**PROBLEM:** Using the listing below, report each line holding the string "email".

**DATA SUPPLIED:**
━━━━━━━━
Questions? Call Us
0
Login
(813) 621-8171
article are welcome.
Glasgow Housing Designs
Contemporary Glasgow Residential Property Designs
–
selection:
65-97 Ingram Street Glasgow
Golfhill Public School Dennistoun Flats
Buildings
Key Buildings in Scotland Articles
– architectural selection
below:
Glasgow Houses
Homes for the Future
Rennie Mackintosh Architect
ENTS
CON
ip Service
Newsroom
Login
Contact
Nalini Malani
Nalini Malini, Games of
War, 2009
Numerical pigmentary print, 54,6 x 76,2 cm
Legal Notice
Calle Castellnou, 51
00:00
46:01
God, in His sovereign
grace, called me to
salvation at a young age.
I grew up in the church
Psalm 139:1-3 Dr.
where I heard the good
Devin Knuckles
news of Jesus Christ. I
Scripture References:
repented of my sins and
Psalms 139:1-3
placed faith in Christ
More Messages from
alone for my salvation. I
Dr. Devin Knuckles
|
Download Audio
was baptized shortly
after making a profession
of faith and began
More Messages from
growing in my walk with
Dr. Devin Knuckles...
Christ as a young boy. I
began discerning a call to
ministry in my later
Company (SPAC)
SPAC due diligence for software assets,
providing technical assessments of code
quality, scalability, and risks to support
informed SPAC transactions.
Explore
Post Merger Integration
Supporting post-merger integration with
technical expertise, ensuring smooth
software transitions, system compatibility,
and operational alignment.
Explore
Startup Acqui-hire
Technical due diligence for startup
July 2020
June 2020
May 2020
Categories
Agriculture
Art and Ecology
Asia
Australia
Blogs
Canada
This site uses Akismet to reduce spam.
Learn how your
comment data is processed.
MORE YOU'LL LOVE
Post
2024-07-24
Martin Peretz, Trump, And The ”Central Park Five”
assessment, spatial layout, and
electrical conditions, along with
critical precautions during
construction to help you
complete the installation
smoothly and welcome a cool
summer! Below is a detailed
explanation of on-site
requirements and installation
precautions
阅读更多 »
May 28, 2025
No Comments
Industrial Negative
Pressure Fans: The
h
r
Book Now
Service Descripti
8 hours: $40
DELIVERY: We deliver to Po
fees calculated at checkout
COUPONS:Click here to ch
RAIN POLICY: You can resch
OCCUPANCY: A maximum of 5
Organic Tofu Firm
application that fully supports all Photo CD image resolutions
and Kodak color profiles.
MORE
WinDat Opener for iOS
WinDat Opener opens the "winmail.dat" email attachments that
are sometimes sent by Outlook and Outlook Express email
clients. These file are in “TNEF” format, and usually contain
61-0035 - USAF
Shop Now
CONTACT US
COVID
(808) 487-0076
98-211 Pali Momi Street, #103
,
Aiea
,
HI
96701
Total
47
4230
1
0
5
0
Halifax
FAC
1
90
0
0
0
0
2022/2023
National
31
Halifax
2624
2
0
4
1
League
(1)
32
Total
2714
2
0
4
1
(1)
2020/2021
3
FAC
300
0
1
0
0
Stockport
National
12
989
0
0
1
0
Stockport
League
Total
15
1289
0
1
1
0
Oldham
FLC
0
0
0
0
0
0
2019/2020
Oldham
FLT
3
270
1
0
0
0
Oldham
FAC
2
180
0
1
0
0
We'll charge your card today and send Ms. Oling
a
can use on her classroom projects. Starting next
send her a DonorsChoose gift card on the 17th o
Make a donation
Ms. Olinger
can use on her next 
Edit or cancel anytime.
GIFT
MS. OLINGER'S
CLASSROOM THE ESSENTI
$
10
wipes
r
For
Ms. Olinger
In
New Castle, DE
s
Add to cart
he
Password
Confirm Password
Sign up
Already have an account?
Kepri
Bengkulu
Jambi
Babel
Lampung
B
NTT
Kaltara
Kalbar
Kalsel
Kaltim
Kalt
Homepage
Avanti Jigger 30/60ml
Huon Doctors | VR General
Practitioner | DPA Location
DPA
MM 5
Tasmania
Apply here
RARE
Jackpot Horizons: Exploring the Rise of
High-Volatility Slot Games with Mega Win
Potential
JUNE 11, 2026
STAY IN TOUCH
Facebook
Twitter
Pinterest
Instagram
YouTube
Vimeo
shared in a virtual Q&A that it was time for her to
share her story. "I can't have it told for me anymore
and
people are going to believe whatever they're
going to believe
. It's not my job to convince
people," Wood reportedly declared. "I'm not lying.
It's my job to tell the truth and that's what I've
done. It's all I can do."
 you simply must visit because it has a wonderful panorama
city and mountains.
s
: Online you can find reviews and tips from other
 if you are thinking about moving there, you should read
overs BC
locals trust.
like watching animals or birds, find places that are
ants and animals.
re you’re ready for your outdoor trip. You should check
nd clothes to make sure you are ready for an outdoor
━━━━━━━━
**ANSWER FOR THIS EXERCISE:**
WinDat Opener opens the "winmail.dat" email attachments that
are sometimes sent by Outlook and Outlook Express email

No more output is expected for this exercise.